Carolyn Hax: Calling out public offenders
Dear Carolyn: I was wondering how you felt about speaking up to strangers who commit minor but nagging offenses against common courtesy. Is a gentle public shaming still appropriate?
Almost every day, I encounter people who litter, block entrances while they talk on their cell phones, wantonly cut lines. Last week I saw a man (not apparently homeless) urinating in the street in broad daylight on my own block, and said nothing. How do the bounds of public order get set and maintained, if not by people speaking up (respectfully) when those bounds are crossed?
Last week I turned around in an airplane seat and said politely but firmly to the woman behind me, who continued blathering on her cell phone even as the emergency video started playing, “You need to hang up now.” She did.
I felt terrific! That leads me to wonder: What, if anything, should I say to the public urinator or the candy-wrapper- tosser?
— R. M.
A: I’m all for gentle public shaming, but only for those who don’t know or care that they’re committing an offense. Not that you’ve suggested this, but license to shame is often mistaken for license to take down everybody, even those who are clearly apologetic and/or overburdened. That’s just high-road rage.
Even where civic shame is well deserved, it’s important to navigate carefully between two boundaries: personal safety on one side, and personal nudg-ety on the other.
The former is obvious. A realistic calculation of your vulnerability has to precede anyone’s decision to intervene. True for men and women, big and small. Remember, we’re addressing only “minor” offenses here.
The latter boundary is fuzzier, but requires a similar, on-the-spot, gut calculation: Is this my battle to fight? As a rule, keep your crusades close to home — when the offenses are against you or your patch of sidewalk, or when you’ve just got the angle. Like the yakker on your flight. Good choice, as is “Excuse me, the back of the line is here,” to a proximate line-cutter, or “Excuse me, I think you dropped this” to trash-droppers.
Breaking up is hard to do
Dear Carolyn: Why am I having such a hard time breaking up with someone I’m not very happy with?
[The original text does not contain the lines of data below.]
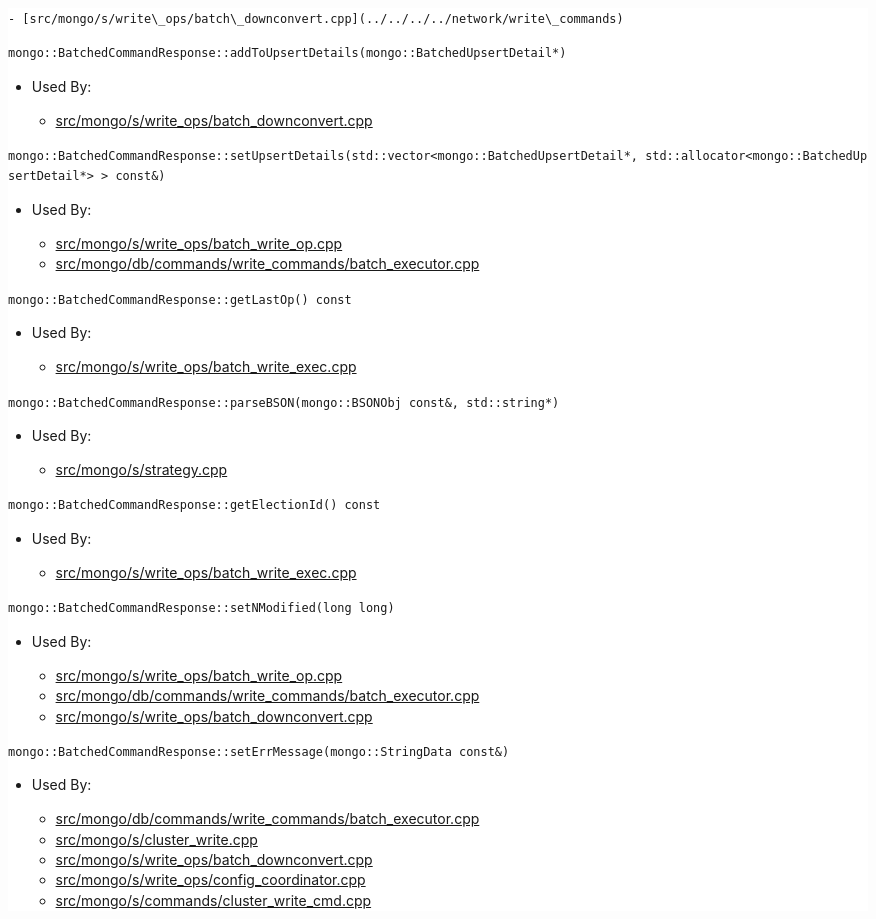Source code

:     - [src/mongo/s/write\_ops/batch\_downconvert.cpp](../../../../network/write\_commands)

<div></div>

    mongo::BatchedCommandResponse::addToUpsertDetails(mongo::BatchedUpsertDetail*)

- Used By:

    - [src/mongo/s/write\_ops/batch\_downconvert.cpp](../../../../network/write\_commands)

<div></div>

    mongo::BatchedCommandResponse::setUpsertDetails(std::vector<mongo::BatchedUpsertDetail*, std::allocator<mongo::BatchedUpsertDetail*> > const&)

- Used By:

    - [src/mongo/s/write\_ops/batch\_write\_op.cpp](../../../../network/write\_commands)
    - [src/mongo/db/commands/write\_commands/batch\_executor.cpp](../../../../network/write\_commands)

<div></div>

    mongo::BatchedCommandResponse::getLastOp() const

- Used By:

    - [src/mongo/s/write\_ops/batch\_write\_exec.cpp](../../../../network/write\_commands)

<div></div>

    mongo::BatchedCommandResponse::parseBSON(mongo::BSONObj const&, std::string*)

- Used By:

    - [src/mongo/s/strategy.cpp](../../../../network/network\_core)

<div></div>

    mongo::BatchedCommandResponse::getElectionId() const

- Used By:

    - [src/mongo/s/write\_ops/batch\_write\_exec.cpp](../../../../network/write\_commands)

<div></div>

    mongo::BatchedCommandResponse::setNModified(long long)

- Used By:

    - [src/mongo/s/write\_ops/batch\_write\_op.cpp](../../../../network/write\_commands)
    - [src/mongo/db/commands/write\_commands/batch\_executor.cpp](../../../../network/write\_commands)
    - [src/mongo/s/write\_ops/batch\_downconvert.cpp](../../../../network/write\_commands)

<div></div>

    mongo::BatchedCommandResponse::setErrMessage(mongo::StringData const&)

- Used By:

    - [src/mongo/db/commands/write\_commands/batch\_executor.cpp](../../../../network/write\_commands)
    - [src/mongo/s/cluster\_write.cpp](../../../../sharding/routing)
    - [src/mongo/s/write\_ops/batch\_downconvert.cpp](../../../../network/write\_commands)
    - [src/mongo/s/write\_ops/config\_coordinator.cpp](../../../../network/write\_commands)
    - [src/mongo/s/commands/cluster\_write\_cmd.cpp](../../../../network/write\_commands)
My friends all say he’s a really nice, funny, stable guy. But he has really poor relationship skills, such as putting me last, flirting with other girls, not being there for me emotionally. Also, I’ve met someone else who seems to be really cool, my type, and attentive. I just can’t seem to break up with my current guy.
— Help?
A: How are your relationship skills? Just from one short letter, it sounds like you’re looking to others to help you form your opinions, looking for emotional satisfaction from a person who withholds it from you, seeing one guy as grounds to leave another, and hesitating to act in your own best interests.
I don’t mean to be cruel. It’s just that I suspect, given your brief but very familiar account, that this or any other new guy isn’t going to resolve any of your frustrations (except maybe temporarily), and in fact will probably intensify them. I wouldn’t be surprised if the old guy had also been attentive, too, at first.
So, I’d suggest learning to stand c onfidently on your own before you get involved in another relationship — an amorphous and highly personal process that has a clear, uniform start: Ending the unhappy relationship. Tonight.